The study does children and their doctors an important service. However, it also expresses concern that the makers of drugs need to take a key role in testing. Bourgeois’ paper invokes the dire straits of children in poor countries, who are least likely to have access to properly tested drugs, and makes a case for promoting pharmaceutical-industry leadership in the needed drug testing.

Yet according to the New England Journal of Medicine, one in three clinical trials funded by the pharmaceutical industry are now conducted abroad in developing countries, where they are completed more cheaply, more quickly and at a higher level of quality than those conducted in the United States and Europe. A top-tier academic medical center in India charges about $1,500 per subject, compared with the $20,000 charged by second-rate centers in the United States, largely due to the cheaper labor of the Third World, according to the journal.

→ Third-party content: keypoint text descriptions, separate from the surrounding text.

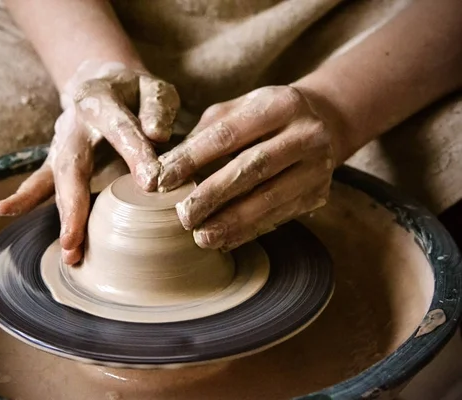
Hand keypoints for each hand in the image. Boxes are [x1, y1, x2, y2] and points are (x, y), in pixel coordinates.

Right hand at [0, 61, 179, 263]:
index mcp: (101, 101)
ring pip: (56, 181)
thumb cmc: (134, 93)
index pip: (119, 128)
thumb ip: (157, 107)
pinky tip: (3, 210)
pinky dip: (24, 197)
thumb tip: (157, 136)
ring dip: (63, 217)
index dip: (135, 153)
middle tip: (80, 236)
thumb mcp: (154, 89)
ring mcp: (61, 143)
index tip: (151, 182)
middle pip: (72, 164)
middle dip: (75, 202)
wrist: (101, 82)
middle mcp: (73, 124)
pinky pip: (40, 180)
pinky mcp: (57, 159)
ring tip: (69, 250)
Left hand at [158, 86, 336, 251]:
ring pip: (269, 198)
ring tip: (201, 236)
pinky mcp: (319, 193)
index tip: (163, 179)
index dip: (192, 158)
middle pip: (252, 168)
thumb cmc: (265, 118)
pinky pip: (280, 216)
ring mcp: (317, 166)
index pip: (227, 134)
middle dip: (213, 194)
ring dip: (232, 221)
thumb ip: (204, 134)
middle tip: (183, 215)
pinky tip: (225, 240)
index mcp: (279, 104)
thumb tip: (164, 167)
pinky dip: (249, 230)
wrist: (324, 125)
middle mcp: (306, 134)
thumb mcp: (237, 110)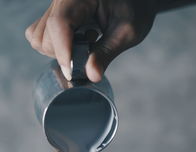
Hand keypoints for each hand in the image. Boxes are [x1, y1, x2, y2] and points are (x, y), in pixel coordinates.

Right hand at [25, 0, 156, 81]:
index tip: (72, 74)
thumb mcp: (127, 31)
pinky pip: (39, 37)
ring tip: (86, 43)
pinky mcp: (53, 16)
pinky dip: (55, 48)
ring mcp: (54, 8)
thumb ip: (106, 53)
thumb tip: (91, 76)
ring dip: (60, 52)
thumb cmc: (134, 9)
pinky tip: (76, 42)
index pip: (59, 23)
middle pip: (46, 36)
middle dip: (66, 54)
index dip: (63, 52)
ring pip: (39, 39)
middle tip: (92, 49)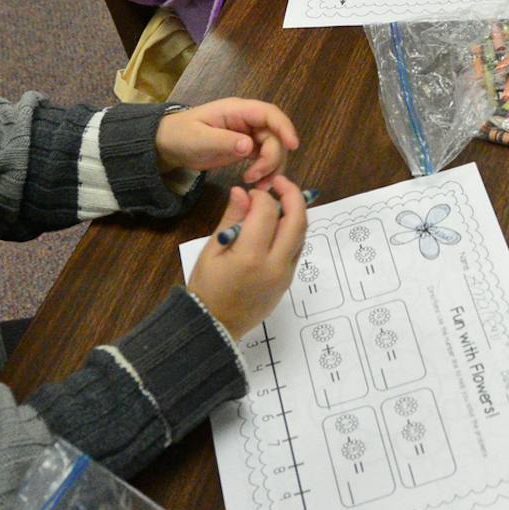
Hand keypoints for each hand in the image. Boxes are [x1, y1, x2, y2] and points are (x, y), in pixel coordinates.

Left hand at [156, 97, 299, 182]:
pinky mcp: (246, 148)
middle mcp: (248, 121)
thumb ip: (223, 141)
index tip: (293, 146)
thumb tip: (249, 146)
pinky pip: (265, 158)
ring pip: (273, 149)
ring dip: (271, 168)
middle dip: (272, 158)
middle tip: (255, 179)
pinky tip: (256, 184)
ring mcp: (248, 135)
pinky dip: (265, 172)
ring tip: (256, 186)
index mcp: (237, 110)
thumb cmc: (180, 135)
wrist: (167, 145)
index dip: (284, 128)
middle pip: (274, 136)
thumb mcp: (198, 139)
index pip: (269, 114)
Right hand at [185, 178, 308, 338]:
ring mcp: (285, 275)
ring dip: (295, 213)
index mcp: (251, 257)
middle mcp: (275, 265)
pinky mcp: (288, 281)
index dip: (260, 196)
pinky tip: (278, 224)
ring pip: (302, 235)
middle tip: (279, 182)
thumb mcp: (212, 251)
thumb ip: (231, 219)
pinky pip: (297, 249)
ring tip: (280, 200)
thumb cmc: (206, 289)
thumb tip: (241, 192)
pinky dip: (292, 231)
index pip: (267, 212)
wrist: (215, 327)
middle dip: (292, 195)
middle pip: (298, 221)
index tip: (248, 194)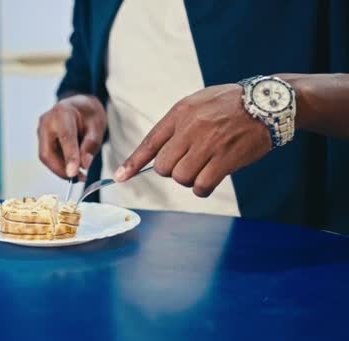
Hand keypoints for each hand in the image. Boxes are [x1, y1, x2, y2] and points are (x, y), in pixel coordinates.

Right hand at [38, 94, 106, 179]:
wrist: (79, 105)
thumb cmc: (88, 113)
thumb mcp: (97, 126)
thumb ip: (90, 145)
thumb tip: (84, 164)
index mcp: (63, 112)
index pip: (65, 138)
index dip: (69, 157)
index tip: (74, 174)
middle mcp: (47, 121)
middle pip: (47, 152)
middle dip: (61, 169)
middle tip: (79, 178)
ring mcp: (41, 130)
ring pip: (46, 156)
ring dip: (60, 169)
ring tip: (79, 174)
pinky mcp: (42, 139)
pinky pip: (47, 155)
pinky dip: (59, 164)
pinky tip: (72, 167)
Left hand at [114, 84, 271, 196]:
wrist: (268, 103)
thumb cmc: (229, 105)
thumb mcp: (197, 103)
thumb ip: (176, 125)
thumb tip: (155, 154)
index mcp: (180, 113)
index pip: (150, 142)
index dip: (133, 163)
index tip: (120, 177)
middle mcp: (190, 128)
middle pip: (163, 166)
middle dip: (171, 170)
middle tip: (188, 162)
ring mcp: (209, 143)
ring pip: (181, 178)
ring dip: (189, 180)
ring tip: (202, 168)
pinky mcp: (226, 159)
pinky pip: (202, 186)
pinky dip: (202, 188)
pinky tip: (211, 179)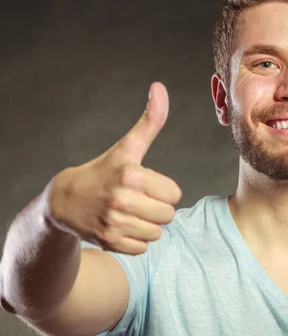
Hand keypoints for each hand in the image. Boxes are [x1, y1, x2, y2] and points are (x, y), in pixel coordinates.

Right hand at [47, 82, 181, 254]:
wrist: (64, 201)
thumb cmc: (102, 172)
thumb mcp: (127, 147)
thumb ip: (149, 121)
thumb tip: (159, 87)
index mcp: (131, 174)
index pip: (175, 194)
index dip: (163, 191)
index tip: (145, 186)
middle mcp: (122, 199)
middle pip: (168, 215)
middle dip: (157, 209)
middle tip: (137, 201)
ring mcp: (114, 222)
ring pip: (157, 233)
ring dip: (148, 226)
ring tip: (129, 214)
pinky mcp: (109, 242)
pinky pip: (143, 248)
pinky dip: (136, 241)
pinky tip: (121, 227)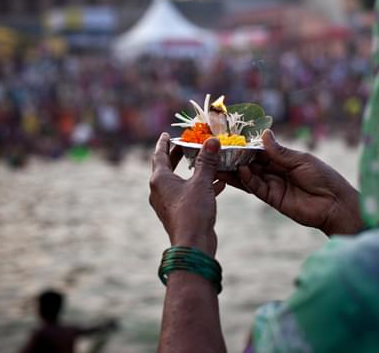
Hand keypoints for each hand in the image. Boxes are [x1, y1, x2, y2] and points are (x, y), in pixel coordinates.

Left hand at [149, 133, 225, 256]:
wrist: (193, 245)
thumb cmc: (193, 211)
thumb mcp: (202, 182)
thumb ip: (207, 161)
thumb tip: (212, 141)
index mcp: (160, 180)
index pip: (159, 155)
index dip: (164, 143)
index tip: (166, 134)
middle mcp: (160, 190)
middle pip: (167, 167)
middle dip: (179, 156)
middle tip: (187, 145)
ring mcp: (169, 203)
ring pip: (180, 181)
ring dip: (193, 171)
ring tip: (207, 162)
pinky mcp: (179, 213)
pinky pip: (189, 194)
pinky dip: (200, 186)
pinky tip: (219, 183)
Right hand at [219, 130, 362, 234]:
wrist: (334, 204)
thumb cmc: (324, 178)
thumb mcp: (301, 160)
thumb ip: (280, 152)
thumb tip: (264, 134)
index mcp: (284, 159)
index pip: (260, 151)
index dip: (246, 145)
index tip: (230, 139)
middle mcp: (275, 171)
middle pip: (251, 163)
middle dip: (236, 158)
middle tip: (217, 152)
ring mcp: (273, 185)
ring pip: (250, 176)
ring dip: (236, 170)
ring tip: (220, 163)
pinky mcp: (273, 199)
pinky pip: (257, 188)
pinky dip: (248, 180)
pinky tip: (240, 171)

So the pharmaceutical industry already conducts many studies abroad because it is in their financial interests to do so.

Yet the Pediatrics report urges industry incentives to make pediatric drug research lucrative despite its “small market share.” This plea ignores the fact that pharmaceutical companies already reap financial rewards for conducting pediatric research.

Under the Best Pharmaceuticals for Children Act of 2002, a company that conducts successful clinical trials in children, will receive an additional six months of patent life for the medication. When Claritin was so tested, it garnered more than $500,000 in sales for its maker.

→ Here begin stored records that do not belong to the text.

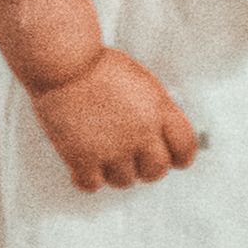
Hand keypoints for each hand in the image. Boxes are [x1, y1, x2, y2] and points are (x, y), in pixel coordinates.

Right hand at [29, 47, 198, 192]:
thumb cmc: (97, 64)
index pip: (185, 146)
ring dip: (115, 171)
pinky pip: (92, 185)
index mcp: (158, 109)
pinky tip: (83, 164)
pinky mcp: (83, 159)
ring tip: (102, 153)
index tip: (174, 159)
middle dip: (147, 167)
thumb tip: (160, 132)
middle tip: (134, 158)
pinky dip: (87, 177)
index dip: (181, 156)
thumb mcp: (140, 80)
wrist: (63, 63)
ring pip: (124, 181)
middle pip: (157, 170)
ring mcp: (113, 149)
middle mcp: (141, 133)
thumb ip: (155, 108)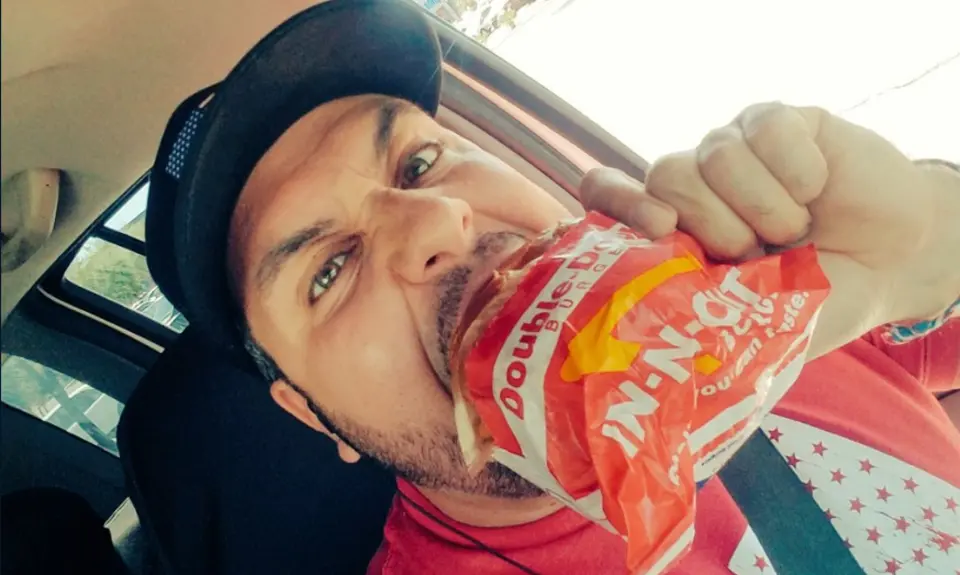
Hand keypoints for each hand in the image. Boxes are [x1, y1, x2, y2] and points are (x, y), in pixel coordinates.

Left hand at [581, 103, 959, 357]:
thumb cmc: (813, 300)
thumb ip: (704, 324)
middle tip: (756, 254)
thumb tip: (649, 340)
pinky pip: (766, 130)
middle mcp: (692, 184)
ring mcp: (731, 149)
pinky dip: (799, 170)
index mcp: (672, 233)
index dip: (617, 202)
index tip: (657, 228)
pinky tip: (818, 188)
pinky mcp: (775, 122)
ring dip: (765, 207)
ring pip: (715, 153)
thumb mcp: (755, 327)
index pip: (608, 194)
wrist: (889, 269)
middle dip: (716, 225)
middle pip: (666, 175)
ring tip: (794, 232)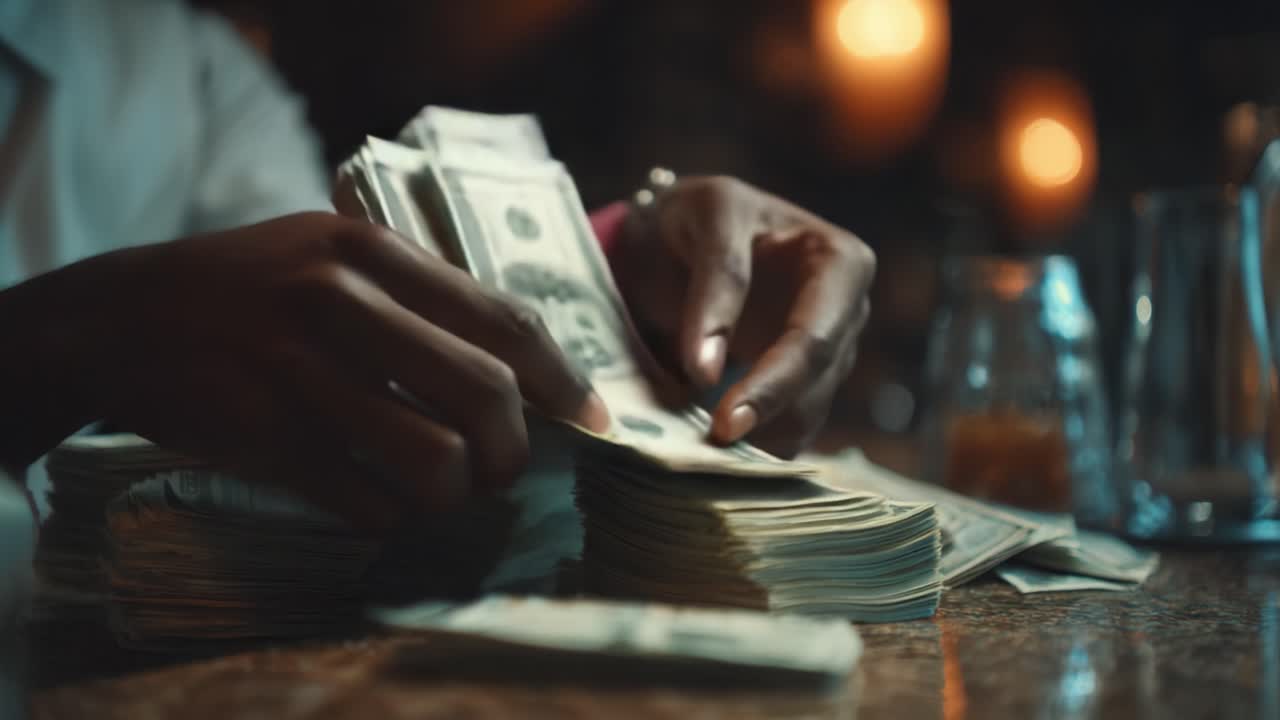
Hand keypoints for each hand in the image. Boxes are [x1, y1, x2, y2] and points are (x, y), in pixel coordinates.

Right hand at [2, 213, 607, 530]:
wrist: (119, 316)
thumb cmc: (250, 285)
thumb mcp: (332, 250)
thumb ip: (421, 292)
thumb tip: (522, 364)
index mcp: (371, 249)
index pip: (504, 321)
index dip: (565, 380)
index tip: (595, 419)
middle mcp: (340, 302)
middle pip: (486, 394)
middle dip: (515, 450)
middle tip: (504, 469)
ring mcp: (299, 371)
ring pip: (435, 461)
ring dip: (456, 493)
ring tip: (443, 490)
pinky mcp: (263, 435)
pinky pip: (366, 500)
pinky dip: (393, 515)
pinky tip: (383, 502)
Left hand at [612, 177, 873, 457]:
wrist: (677, 235)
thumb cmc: (699, 215)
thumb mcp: (707, 218)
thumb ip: (715, 284)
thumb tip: (708, 370)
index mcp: (841, 262)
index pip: (816, 338)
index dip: (774, 382)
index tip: (726, 419)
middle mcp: (846, 313)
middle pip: (817, 383)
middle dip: (768, 417)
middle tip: (714, 444)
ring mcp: (828, 353)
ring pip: (805, 415)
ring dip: (758, 437)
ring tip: (703, 451)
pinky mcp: (800, 384)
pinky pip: (786, 428)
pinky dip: (752, 444)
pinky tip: (715, 455)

Pharmaceutical companies explain the reluctance to clinical trials by pointing to a 2001 Tufts University study that claims each approved drug costs them $800 million to test, and more recent studies have said that total is upward of $2 billion for each new pill.

However, experts have contested this assertion, including financial writer Merrill Goozner, who points out in his book “The $800 Million Pill: The Truth Behind the Cost of New Drugs,” that this figure in fictitious, inflated by the selection of expensive but rare and unrepresentative drug studies; the figure fails to account for the drug industry’s hefty tax rebates and uses an inappropriate economic device called the “opportunity cost” that doubled the figure, he writes.

But can the pharmaceutical industry best guide children’s medical research?

When research is funded by the pharmaceutical industry, the medical journal findings exhibit a bias toward the interests of the sponsoring company. A study in the Journal of the American Medical Association by Drs. Paul M. Ridker and Jose Torres found that 67% of industry-sponsored trials published between 2000 and 2005 in the most influential publications favored the sponsoring company’s drugs and devices.

By contrast, trials funded by nonprofits were as likely to support the drugs or devices as to oppose them, and studies that combined industry funding with nonprofit support fell between the two on the spectrum, with 57% offering favorable results.

Bourgeois warns that this doesn’t mean industry studies are biased and unreliable: “There are a number of other factors that could explain this: Perhaps it is the selection of trials they fund.”

Given this history, can we trust industry to put the welfare of children ahead of the bottom line? It is my belief that leadership would better come from organizations such as the Global Alliance for Vaccines and Immunisation, the World Health Organization, the U.N. Foundation and the Gates Foundation, which have demonstrated that they are able to work with industry to address the developing world’s need for better medicines.

These nonprofits should lead new research initiatives as well because the health of the world’s children is too important to be bought and sold.

The opinions expressed in this commentary are solely those of Harriet A. Washington.